Quote all entries exactly, leaving pictures aside.
[[ SUPPLIED DATA, beginning ]]
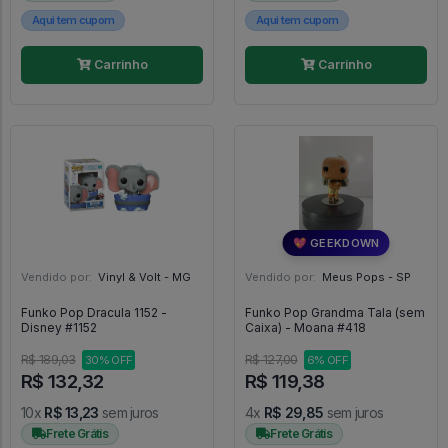
Aqui tem cupom
Aqui tem cupom
Carrinho
Carrinho
💖 GEEKDOWN
Vendido por:
Vinyl & Volt - MG
Vendido por:
Meus Pops - SP
Funko Pop Dracula 1152 -
Funko Pop Grandma Tala (sem
Disney #1152
Caixa) - Moana #418
R$ 189,03
R$ 127,00
30% OFF
6% OFF
R$ 132,32
R$ 119,38
10x
R$ 13,23
sem juros
4x
R$ 29,85
sem juros
Frete Grátis
Frete Grátis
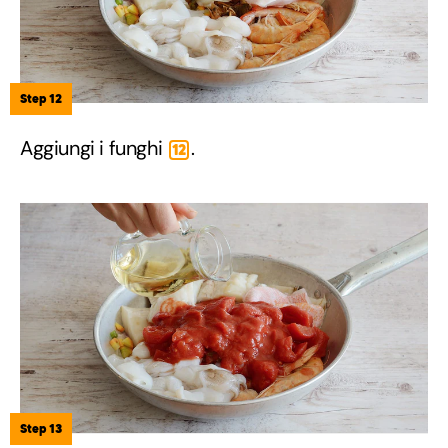
Step 12
Aggiungi i funghi
.
12
Step 13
[[ SUPPLIED DATA, end ]]
» WRITTEN SOLUTION
Aqui tem cupom
Aqui tem cupom
Carrinho
Carrinho
💖 GEEKDOWN
Vendido por:
Vinyl & Volt - MG
Vendido por:
Meus Pops - SP
Funko Pop Dracula 1152 -
Funko Pop Grandma Tala (sem
Disney #1152
Caixa) - Moana #418
R$ 189,03
R$ 127,00
30% OFF
6% OFF
R$ 132,32
R$ 119,38
10x
R$ 13,23
sem juros
4x
R$ 29,85
sem juros
Frete Grátis
Frete Grátis
Step 12
Aggiungi i funghi
.
12
Step 13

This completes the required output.